Of the 212 patients who completed GWPCARE3, 99% entered an open-label extension study.
Eligible patients in both trials were children and adults aged 2-55 years with a clinical diagnosis of LGS, at least two drop seizures (including tonic, atonic, and tonic-clonic seizures) each week at baseline, and documented failures on at least one AED.
Patients and caregivers in both trials were more likely to report improvement in overall condition among treated vs. placebo patients, as measured using the Subject/Caregiver Global Impression of Change scale.
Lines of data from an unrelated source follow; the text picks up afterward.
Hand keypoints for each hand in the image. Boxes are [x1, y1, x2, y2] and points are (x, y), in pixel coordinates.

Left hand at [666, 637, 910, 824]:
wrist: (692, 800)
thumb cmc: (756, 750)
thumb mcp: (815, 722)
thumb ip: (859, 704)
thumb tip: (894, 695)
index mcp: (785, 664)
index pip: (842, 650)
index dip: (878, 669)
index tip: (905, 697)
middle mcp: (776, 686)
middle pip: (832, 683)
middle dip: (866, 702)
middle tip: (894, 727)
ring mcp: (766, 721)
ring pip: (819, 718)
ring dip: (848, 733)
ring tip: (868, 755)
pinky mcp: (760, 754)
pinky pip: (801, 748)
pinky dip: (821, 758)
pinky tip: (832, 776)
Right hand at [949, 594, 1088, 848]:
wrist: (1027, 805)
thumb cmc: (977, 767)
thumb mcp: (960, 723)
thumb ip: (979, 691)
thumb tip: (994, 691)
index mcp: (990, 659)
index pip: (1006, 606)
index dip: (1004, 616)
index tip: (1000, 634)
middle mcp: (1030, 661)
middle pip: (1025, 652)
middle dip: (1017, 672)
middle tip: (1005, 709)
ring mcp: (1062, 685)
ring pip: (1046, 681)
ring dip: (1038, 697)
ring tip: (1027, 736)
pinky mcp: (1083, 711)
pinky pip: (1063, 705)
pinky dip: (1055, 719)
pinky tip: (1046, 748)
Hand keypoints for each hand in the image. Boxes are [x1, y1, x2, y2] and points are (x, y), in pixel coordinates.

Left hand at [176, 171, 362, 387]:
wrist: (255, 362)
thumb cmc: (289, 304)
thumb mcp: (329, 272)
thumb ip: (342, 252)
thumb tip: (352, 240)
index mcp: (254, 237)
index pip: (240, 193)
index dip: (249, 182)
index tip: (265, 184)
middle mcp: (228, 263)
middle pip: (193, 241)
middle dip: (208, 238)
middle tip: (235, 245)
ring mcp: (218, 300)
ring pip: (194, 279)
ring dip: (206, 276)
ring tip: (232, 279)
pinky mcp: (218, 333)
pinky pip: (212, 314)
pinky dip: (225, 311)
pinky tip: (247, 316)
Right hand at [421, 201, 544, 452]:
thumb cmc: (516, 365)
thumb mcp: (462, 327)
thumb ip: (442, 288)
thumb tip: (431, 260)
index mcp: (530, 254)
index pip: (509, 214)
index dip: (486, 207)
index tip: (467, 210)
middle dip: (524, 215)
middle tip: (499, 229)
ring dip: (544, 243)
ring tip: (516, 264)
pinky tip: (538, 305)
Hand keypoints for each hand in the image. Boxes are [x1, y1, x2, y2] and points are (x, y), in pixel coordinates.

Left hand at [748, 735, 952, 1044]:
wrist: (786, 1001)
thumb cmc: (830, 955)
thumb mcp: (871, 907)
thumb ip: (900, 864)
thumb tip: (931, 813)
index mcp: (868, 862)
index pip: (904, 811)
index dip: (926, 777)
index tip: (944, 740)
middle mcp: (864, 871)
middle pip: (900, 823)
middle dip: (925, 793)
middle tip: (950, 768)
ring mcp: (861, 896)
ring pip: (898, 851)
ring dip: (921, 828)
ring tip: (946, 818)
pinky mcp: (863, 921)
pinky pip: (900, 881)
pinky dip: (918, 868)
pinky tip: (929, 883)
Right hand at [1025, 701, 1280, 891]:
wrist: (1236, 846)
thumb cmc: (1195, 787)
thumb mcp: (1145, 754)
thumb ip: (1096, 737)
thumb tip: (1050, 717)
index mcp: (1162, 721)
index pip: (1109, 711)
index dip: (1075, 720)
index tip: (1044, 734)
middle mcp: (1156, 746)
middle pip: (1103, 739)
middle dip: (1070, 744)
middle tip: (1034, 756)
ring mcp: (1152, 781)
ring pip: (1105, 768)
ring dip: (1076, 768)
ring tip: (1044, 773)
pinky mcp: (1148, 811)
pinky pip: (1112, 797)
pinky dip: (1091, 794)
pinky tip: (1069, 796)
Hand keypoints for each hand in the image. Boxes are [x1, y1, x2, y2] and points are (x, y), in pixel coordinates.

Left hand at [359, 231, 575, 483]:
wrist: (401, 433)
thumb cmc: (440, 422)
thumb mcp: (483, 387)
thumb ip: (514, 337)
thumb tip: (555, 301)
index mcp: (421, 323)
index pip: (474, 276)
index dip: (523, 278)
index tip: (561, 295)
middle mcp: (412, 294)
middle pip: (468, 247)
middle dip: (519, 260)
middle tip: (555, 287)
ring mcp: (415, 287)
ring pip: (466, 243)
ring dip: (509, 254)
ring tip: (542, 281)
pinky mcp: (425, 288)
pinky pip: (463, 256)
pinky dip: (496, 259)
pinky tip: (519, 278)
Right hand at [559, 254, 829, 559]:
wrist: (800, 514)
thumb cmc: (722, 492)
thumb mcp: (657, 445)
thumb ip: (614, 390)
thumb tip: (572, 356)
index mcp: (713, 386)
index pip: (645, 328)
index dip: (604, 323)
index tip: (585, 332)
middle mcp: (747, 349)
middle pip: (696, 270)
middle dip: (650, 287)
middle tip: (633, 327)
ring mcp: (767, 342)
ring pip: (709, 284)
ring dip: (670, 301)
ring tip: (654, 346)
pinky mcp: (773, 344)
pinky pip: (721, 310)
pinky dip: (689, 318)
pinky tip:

The findings provide class 1 evidence that cannabidiol as add-on therapy in LGS is efficacious for reducing seizure frequency, and is generally well tolerated, Dr. French and Dr. Patel said.
Dr. French noted that enthusiasm for the trials was high, with many study sites reporting waiting lists for patient enrollment.
Some of the authors in each study have consulted for, conducted studies funded by, or received honoraria from GW Pharmaceuticals, which funded the GWPCARE4 and GWPCARE3 trials and manufacturers the oral cannabidiol solution. Several authors in each study were employees of GW Pharmaceuticals.
sworcester@frontlinemedcom.com
Key clinical point:
Major finding: The drop seizure frequency decreased by a median of 42%-44% in the 20 mg/kg per day cannabidiol groups vs. 17%-22% in the placebo groups.
Data source: The randomized, placebo-controlled GWPCARE4 and GWPCARE3 trials, including 171 and 225 patients, respectively.
Disclosures: Some of the authors in each study have consulted for, conducted studies funded by, or received honoraria from GW Pharmaceuticals, which funded the GWPCARE4 and GWPCARE3 trials and manufactures the oral cannabidiol solution. Several authors in each study were employees of GW Pharmaceuticals.